We saw what was probably the biggest real estate bubble in American history just recently, when housing prices topped out somewhere in 2006 or 2007.
We then saw a major bust, the beginning of which actually preceded a bust of the entire economy.
Of course, we have to remember that real estate is a local issue. A few parts of the country didn’t see a housing boom, and some parts, such as New York City, didn’t really see a bust. In general, however, we saw a big boom followed by a big bust.
After housing prices bottomed somewhere around 2011, we have seen them climb quite significantly, though still not to the levels we saw in 2006 in most places.
Different Points of View
There are differing points of view on where real estate is headed, even by advocates of the free market.
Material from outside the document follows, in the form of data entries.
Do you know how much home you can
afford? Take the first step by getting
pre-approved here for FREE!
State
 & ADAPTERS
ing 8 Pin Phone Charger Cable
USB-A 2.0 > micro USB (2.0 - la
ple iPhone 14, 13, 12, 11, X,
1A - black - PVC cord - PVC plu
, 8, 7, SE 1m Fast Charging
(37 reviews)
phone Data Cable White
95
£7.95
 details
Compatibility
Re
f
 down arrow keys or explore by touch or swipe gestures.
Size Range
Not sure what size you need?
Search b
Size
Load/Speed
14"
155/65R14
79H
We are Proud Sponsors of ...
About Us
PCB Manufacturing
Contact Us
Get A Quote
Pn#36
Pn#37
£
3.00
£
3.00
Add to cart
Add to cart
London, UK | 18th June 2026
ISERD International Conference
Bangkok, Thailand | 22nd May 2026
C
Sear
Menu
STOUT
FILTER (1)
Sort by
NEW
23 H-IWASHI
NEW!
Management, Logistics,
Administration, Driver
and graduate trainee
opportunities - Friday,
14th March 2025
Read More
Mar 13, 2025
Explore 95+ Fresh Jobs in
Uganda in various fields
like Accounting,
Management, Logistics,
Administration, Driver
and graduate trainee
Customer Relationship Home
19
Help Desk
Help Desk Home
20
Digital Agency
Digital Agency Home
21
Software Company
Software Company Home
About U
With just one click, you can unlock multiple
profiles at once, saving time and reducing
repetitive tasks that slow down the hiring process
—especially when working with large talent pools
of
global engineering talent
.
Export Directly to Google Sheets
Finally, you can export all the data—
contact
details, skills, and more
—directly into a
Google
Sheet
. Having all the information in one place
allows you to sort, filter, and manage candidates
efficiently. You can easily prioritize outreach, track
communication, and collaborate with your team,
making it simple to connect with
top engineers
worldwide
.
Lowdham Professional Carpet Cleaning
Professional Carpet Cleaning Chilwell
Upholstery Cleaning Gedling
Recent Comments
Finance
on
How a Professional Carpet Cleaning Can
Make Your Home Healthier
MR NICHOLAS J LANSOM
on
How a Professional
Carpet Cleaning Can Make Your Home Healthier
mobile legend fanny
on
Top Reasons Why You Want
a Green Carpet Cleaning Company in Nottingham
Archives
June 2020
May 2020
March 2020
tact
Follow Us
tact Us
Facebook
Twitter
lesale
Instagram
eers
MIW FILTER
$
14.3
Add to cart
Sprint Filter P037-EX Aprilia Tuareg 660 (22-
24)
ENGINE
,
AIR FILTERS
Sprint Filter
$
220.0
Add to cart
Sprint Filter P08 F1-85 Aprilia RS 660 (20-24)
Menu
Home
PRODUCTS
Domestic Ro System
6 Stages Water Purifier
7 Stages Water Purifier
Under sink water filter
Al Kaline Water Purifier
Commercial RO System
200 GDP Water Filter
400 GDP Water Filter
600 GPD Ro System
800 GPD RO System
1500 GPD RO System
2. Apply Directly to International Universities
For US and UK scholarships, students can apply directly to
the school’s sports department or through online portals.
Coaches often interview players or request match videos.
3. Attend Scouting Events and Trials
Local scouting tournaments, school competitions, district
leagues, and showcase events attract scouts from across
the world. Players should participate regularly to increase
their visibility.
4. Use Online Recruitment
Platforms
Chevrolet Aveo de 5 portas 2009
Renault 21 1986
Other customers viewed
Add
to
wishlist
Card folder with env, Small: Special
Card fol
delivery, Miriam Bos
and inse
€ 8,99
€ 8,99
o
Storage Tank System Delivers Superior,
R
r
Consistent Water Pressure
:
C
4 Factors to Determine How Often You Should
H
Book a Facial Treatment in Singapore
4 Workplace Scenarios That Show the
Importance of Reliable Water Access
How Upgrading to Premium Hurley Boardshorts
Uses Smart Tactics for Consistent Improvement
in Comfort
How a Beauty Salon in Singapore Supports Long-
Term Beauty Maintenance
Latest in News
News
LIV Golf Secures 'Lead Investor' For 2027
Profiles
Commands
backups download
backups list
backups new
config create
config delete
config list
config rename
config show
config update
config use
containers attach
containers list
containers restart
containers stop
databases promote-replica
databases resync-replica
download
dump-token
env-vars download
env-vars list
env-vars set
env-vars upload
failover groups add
Some people think we are in another bubble that will pop again. They point to the fact that the housing market is being propped up by low interest rates, a loose monetary policy by the Fed, and bank bailouts.
While these things are certainly true and they do prop up real estate prices, what’s to say it can’t go on for a while longer?
Other people think that real estate prices will continue to go up and maybe even enter a new bubble at some point, while maintaining that it is not a bubble yet. They correctly point to Federal Reserve inflation.
When there is high inflation, investors look for hard assets. You can’t get more of a hard asset than real estate. So if you expect inflation to continue to get worse, real estate is something to seriously consider.